LONDON (Thomson Reuters Foundation) – Although Britain outlawed female genital mutilation almost 30 years ago, there has never been a prosecution. But this could change following the launch of covert police investigations and an FGM hotline.
The national children’s charity, the NSPCC, which runs the anonymous helpline, said it had referred 34 cases to the police since going live less than three months ago.
The government says around 24,000 girls living in Britain may be at risk of FGM - a ritual practised by some ethnic communities in which the external genitalia are partly or totally removed. In its most extreme form the vaginal opening is also sewn up. It’s a practice which causes serious physical and psychological harm.
John Cameron, head of the helpline, said it had already received more than 90 calls – more than anticipated. Some were from members of communities practising FGM who were concerned about girls they thought were at risk. Others were general inquiries about FGM.

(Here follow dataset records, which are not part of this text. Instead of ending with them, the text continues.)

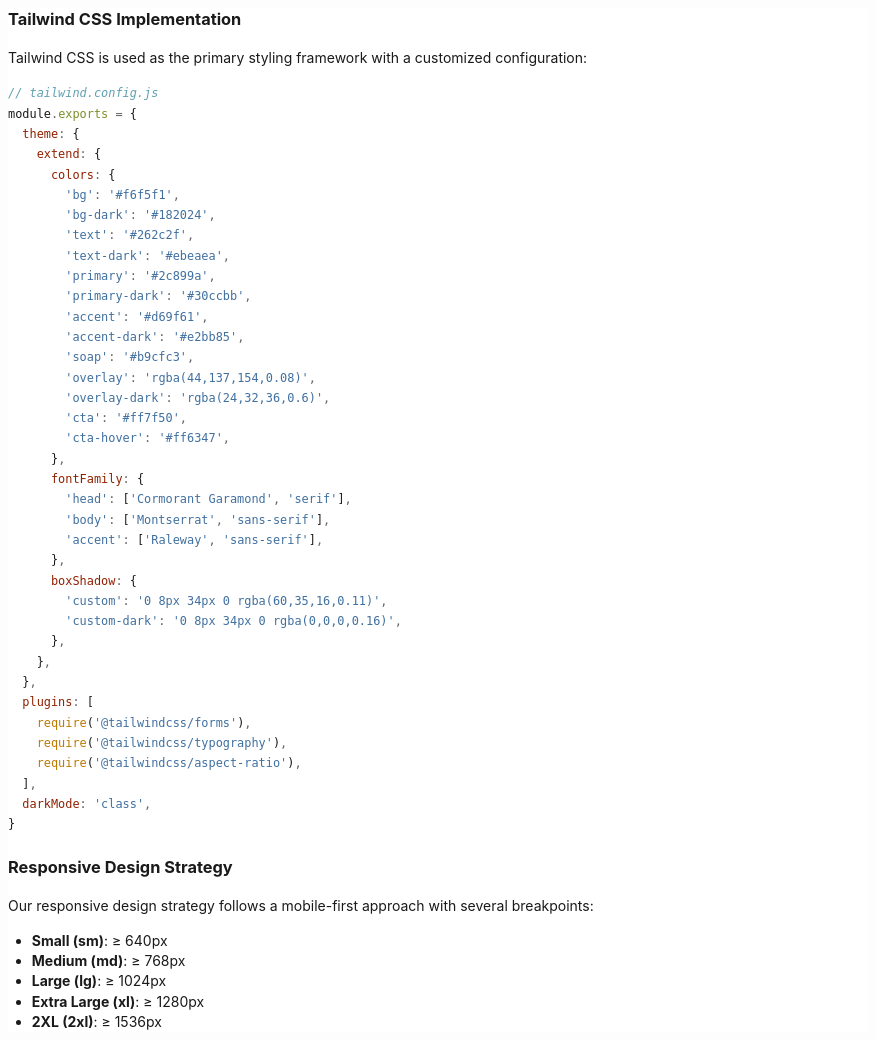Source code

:### Tailwind CSS Implementation

Tailwind CSS is used as the primary styling framework with a customized configuration:

```javascript
// tailwind.config.js
module.exports = {
  theme: {
    extend: {
      colors: {
        'bg': '#f6f5f1',
        'bg-dark': '#182024',
        'text': '#262c2f',
        'text-dark': '#ebeaea',
        'primary': '#2c899a',
        'primary-dark': '#30ccbb',
        'accent': '#d69f61',
        'accent-dark': '#e2bb85',
        'soap': '#b9cfc3',
        'overlay': 'rgba(44,137,154,0.08)',
        'overlay-dark': 'rgba(24,32,36,0.6)',
        'cta': '#ff7f50',
        'cta-hover': '#ff6347',
      },
      fontFamily: {
        'head': ['Cormorant Garamond', 'serif'],
        'body': ['Montserrat', 'sans-serif'],
        'accent': ['Raleway', 'sans-serif'],
      },
      boxShadow: {
        'custom': '0 8px 34px 0 rgba(60,35,16,0.11)',
        'custom-dark': '0 8px 34px 0 rgba(0,0,0,0.16)',
      },
    },
  },
  plugins: [
    require('@tailwindcss/forms'),
    require('@tailwindcss/typography'),
    require('@tailwindcss/aspect-ratio'),
  ],
  darkMode: 'class',
}
```

### Responsive Design Strategy

Our responsive design strategy follows a mobile-first approach with several breakpoints:

- **Small (sm)**: ≥ 640px
- **Medium (md)**: ≥ 768px
- **Large (lg)**: ≥ 1024px
- **Extra Large (xl)**: ≥ 1280px
- **2XL (2xl)**: ≥ 1536px
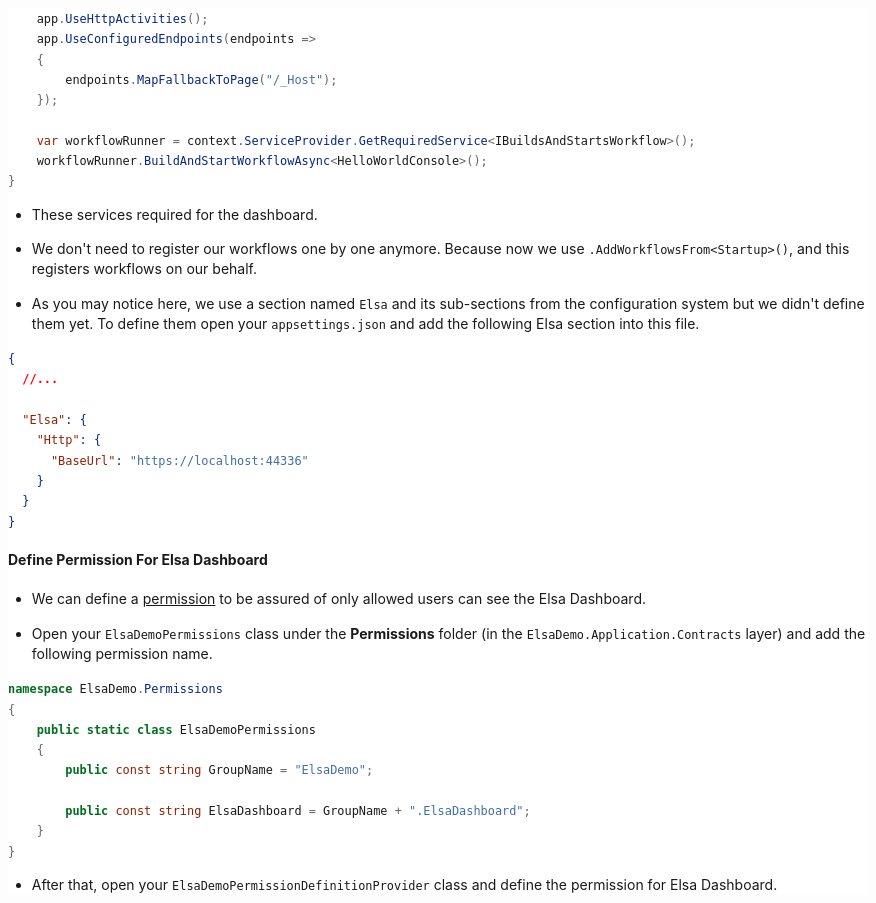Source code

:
 ```csharp
    app.UseHttpActivities();
    app.UseConfiguredEndpoints(endpoints =>
    {
        endpoints.MapFallbackToPage("/_Host");
    });

    var workflowRunner = context.ServiceProvider.GetRequiredService<IBuildsAndStartsWorkflow>();
    workflowRunner.BuildAndStartWorkflowAsync<HelloWorldConsole>();
}
```

* These services required for the dashboard.

* We don't need to register our workflows one by one anymore. Because now we use `.AddWorkflowsFrom<Startup>()`, and this registers workflows on our behalf. 

* As you may notice here, we use a section named `Elsa` and its sub-sections from the configuration system but we didn't define them yet. To define them open your `appsettings.json` and add the following Elsa section into this file.

```json
{
  //...
    
  "Elsa": {
    "Http": {
      "BaseUrl": "https://localhost:44336"
    }
  }
}
```

#### Define Permission For Elsa Dashboard

* We can define a [permission](https://docs.abp.io/en/abp/latest/Authorization#permission-system) to be assured of only allowed users can see the Elsa Dashboard.

* Open your `ElsaDemoPermissions` class under the **Permissions** folder (in the `ElsaDemo.Application.Contracts` layer) and add the following permission name.

```csharp
namespace ElsaDemo.Permissions
{
    public static class ElsaDemoPermissions
    {
        public const string GroupName = "ElsaDemo";

        public const string ElsaDashboard = GroupName + ".ElsaDashboard";
    }
}
```

* After that, open your `ElsaDemoPermissionDefinitionProvider` class and define the permission for Elsa Dashboard.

London’s Metropolitan Police said it had closed investigations relating to the 11 NSPCC referrals it had received, but it hailed the helpline as a crucial new channel for information.
It said everyone should understand that FGM is child abuse and appealed for health workers, teachers and social workers to help identify girls at risk.
Details of the referrals emerged at a meeting of police, lawyers, ministers, health workers and others to discuss an initiative launched by chief prosecutor Keir Starmer a year ago to tackle Britain’s failure to bring a single FGM case to trial.
One problem for police is that girls are highly unlikely to report their parents for FGM - an offence which carries a maximum 14-year prison sentence. Nor would the girls want to give evidence against them in court.
FGM is also shrouded in secrecy and people have been threatened with violence if they speak out. Prosecutors said they had to close one case because the girl had refused to testify. Compelling her to give evidence could have placed her at risk.
Police said they were concentrating efforts on targeting cutters – the people who perform FGM – and those who make arrangements for girls to be cut, whether in Britain or abroad.
They revealed they had recently mounted two covert operations in London. Neither led to arrests, but police said they had created a blueprint for future operations.
“Every single lawful covert tactical surveillance operation is definitely on the table,” Detective Chief Superintendent Gerry Campbell said. “All we need is one lucky golden nugget of intelligence that will take us to a cutter.”
"A MATTER OF TIME"
Police said they had received just 186 referrals mentioning FGM in the London area since 2009. Yet the NSPCC says more than 70 victims of FGM are seen every month by specialist clinics in England.
Starmer said there had been significant progress in the last year. “We have moved from a position of asking whether there will be a prosecution to when there will be a prosecution. It is now a matter of time,” he told Thomson Reuters Foundation.
Prosecutors said they had examined four new cases – three of them could not go to trial but one is still open. They are also re-examining four old cases.
Asked if he was disappointed there had been no prosecution yet, Starmer said: “I’m really pleased with the progress. I think we’ve put ourselves in a significantly different position. There never was a target to bring a prosecution within a certain period of time. We can only act on the information.”
Starmer said a prosecution would send "a very powerful message that this is a crime that is very serious, and that can and will be prosecuted where there is sufficient evidence".
But a senior midwife warned that families who practise FGM were "one step ahead". She said some parents were getting their children cut as babies. This reduces the risk of detection or their daughter being able to give evidence.
She also said maternity wards were seeing pregnant women who had been sewn up again after previously giving birth.